В итоге из реального оставались дети, и оба, как он знал, были против безотцовщины. Не приветствовали также и материно одиночество. Именно тут и решил он разыграть свою партию, на этом надёжном поле. Но прежде продумал версию заманки. И, мысленно прогнав в воздухе подходящий вариант, решился. Сообщил ей сразу после очередных объятий, что в намерениях его — эмигрировать из страны. И что, по сути, это единственный верный для них способ соединиться судьбами, а ему ещё и усыновить её детей. Уехать. Выбрать страну для счастливой жизни. Францию, скажем, где у него связи. Или Бельгию. Маму он будет пасти уже оттуда, наезжая-отъезжая туда-сюда и организовав необходимую сыновью заботу на расстоянии. А после её смерти все они, если захотят, смогут вернуться. Мир нынче, как известно, без границ. Но зато там, типа, Сорбонна, не меньше. А старшенького если взять, то и для скрипочки его в тех же местах ученье не хуже тутошнего найдётся. Самих же их ждёт жилище на Лазурном Берегу, в районе Ниццы или Сан-Тропе.
— Что скажешь, милая? — спросил и тесно прижался к ней всем телом.
Она думала ровно минуту. В результате откликнулась:
— Хочу.
И замолчала, всё ещё не веря в реальность подобного разговора.
— Тогда начнём с малого, Ираида, — вполне по-серьёзному восприняв единственное её слово, отозвался он. — Для начала лично ты сама, как первый зам, станешь хранителем отдела рисунков, и, стало быть, хранилище тоже будет под тобой.

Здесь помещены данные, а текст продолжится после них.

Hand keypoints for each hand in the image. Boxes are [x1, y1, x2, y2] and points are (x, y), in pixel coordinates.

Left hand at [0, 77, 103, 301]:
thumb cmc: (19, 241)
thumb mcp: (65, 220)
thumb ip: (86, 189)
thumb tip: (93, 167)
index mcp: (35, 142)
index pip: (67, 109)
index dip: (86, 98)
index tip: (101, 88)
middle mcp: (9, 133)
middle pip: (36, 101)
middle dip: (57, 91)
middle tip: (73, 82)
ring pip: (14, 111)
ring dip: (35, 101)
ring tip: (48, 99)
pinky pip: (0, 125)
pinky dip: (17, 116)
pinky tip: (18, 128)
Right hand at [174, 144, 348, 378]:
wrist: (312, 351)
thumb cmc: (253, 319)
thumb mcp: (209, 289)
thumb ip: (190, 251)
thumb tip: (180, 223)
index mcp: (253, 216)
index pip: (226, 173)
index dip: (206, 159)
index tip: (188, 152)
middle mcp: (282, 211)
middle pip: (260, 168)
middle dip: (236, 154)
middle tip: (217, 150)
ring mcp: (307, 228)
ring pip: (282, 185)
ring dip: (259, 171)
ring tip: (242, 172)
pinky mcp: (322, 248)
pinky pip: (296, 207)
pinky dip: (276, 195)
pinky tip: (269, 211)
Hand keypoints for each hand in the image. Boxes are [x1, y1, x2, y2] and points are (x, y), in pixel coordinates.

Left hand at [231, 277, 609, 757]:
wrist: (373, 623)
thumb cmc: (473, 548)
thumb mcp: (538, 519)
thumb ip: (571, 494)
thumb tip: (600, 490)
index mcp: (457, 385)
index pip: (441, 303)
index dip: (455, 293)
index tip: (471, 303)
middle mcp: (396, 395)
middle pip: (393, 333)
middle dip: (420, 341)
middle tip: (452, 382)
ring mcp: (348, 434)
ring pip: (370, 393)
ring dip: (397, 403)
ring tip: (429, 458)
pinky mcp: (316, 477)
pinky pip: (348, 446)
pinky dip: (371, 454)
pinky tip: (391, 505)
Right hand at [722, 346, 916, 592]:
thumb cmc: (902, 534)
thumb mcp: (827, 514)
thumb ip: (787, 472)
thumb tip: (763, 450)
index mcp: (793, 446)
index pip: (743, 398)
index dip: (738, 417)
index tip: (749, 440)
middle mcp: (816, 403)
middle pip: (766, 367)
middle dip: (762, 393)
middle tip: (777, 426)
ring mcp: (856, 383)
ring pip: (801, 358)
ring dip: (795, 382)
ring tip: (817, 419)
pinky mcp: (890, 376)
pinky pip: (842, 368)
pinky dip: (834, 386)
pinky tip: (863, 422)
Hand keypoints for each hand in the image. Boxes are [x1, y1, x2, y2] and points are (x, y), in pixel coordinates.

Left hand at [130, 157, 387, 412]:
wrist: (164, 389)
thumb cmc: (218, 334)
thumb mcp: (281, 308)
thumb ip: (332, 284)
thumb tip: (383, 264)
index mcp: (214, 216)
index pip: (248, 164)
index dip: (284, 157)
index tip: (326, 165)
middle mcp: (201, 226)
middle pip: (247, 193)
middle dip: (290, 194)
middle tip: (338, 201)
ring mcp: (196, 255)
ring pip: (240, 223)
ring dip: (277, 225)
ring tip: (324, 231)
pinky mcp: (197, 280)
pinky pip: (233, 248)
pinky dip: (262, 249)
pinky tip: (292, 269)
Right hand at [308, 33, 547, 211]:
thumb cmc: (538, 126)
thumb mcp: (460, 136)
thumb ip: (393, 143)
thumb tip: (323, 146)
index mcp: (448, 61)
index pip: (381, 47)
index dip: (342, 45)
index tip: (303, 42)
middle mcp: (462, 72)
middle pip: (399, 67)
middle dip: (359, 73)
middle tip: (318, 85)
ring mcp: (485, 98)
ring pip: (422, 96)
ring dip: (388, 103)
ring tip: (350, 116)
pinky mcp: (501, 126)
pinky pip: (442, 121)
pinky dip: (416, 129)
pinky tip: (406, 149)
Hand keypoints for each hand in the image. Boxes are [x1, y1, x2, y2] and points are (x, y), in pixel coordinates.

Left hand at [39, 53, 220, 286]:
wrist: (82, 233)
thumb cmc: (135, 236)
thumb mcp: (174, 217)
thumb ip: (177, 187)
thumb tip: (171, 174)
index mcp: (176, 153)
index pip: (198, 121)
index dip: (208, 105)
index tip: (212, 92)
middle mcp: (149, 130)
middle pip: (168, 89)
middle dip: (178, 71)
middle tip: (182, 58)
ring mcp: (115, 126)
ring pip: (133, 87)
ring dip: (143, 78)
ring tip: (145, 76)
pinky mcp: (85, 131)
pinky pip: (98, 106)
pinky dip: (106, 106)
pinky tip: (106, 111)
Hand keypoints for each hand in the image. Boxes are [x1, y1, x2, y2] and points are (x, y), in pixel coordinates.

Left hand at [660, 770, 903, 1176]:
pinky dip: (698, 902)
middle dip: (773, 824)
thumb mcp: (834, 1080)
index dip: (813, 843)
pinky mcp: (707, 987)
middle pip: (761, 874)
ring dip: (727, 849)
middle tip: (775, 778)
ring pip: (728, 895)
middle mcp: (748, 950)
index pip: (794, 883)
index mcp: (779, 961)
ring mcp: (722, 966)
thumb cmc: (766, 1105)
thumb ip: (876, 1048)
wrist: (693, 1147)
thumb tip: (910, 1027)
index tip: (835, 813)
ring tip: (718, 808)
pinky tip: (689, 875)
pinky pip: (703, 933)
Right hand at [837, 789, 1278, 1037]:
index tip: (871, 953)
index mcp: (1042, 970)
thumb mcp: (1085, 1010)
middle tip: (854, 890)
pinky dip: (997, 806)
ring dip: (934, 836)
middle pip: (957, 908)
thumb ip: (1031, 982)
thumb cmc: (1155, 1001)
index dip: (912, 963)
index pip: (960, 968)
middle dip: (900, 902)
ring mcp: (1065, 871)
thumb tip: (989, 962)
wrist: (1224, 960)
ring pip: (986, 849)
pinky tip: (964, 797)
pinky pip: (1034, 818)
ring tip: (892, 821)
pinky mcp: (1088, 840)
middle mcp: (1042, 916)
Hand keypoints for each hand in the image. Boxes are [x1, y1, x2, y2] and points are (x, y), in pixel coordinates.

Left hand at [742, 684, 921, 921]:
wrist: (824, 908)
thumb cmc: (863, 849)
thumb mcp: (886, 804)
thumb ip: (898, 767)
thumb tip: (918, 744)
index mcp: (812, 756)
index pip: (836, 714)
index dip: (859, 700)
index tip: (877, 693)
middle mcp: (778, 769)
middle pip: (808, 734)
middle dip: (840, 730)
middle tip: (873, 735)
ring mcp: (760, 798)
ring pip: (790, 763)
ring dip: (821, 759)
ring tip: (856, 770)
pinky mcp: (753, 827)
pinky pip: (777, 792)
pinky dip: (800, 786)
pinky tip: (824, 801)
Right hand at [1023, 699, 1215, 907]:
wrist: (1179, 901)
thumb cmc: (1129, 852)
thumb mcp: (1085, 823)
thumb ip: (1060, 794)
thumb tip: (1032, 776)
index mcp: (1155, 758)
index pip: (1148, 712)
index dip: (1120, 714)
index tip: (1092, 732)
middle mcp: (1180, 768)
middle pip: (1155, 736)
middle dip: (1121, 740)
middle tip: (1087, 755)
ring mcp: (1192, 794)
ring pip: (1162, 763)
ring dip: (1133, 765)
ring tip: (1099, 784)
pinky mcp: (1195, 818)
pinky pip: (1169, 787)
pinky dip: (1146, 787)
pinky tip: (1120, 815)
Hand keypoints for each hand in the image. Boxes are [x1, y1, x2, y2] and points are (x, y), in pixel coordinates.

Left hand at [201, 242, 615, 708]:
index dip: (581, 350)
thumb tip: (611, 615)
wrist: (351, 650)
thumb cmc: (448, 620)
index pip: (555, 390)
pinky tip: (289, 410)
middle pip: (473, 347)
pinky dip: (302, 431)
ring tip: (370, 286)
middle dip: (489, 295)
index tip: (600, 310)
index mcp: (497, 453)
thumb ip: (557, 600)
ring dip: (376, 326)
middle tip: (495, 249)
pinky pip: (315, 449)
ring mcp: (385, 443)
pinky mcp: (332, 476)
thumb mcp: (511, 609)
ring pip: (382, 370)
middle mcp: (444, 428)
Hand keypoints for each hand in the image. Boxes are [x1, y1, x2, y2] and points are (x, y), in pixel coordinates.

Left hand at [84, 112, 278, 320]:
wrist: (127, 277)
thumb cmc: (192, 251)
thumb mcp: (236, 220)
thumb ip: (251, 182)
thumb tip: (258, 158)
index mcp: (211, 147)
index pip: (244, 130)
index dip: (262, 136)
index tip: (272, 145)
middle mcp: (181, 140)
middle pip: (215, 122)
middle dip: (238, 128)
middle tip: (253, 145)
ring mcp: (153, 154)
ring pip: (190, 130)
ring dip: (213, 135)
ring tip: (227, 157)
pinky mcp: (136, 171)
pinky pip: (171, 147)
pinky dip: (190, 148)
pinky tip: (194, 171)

Семнадцатое, кажется? Пойдешь к бабке и скажешь, что ответственность хранения особых ценностей надлежит усилить в связи с новыми веяниями.
— Что ты имеешь в виду? — удивилась Ираида, плохо понимая, куда клонит её заботливый любовник.
— Ну разве непонятно? — в свою очередь удивился Темницкий. — Вокруг только и говорят что о Венигсе, какой год уже, и те его хотят, и эти, и чёрт-те кто ещё — любые же провокации возможны, так и скажи ей. И что ты сама лично готова отвечать за сохранность.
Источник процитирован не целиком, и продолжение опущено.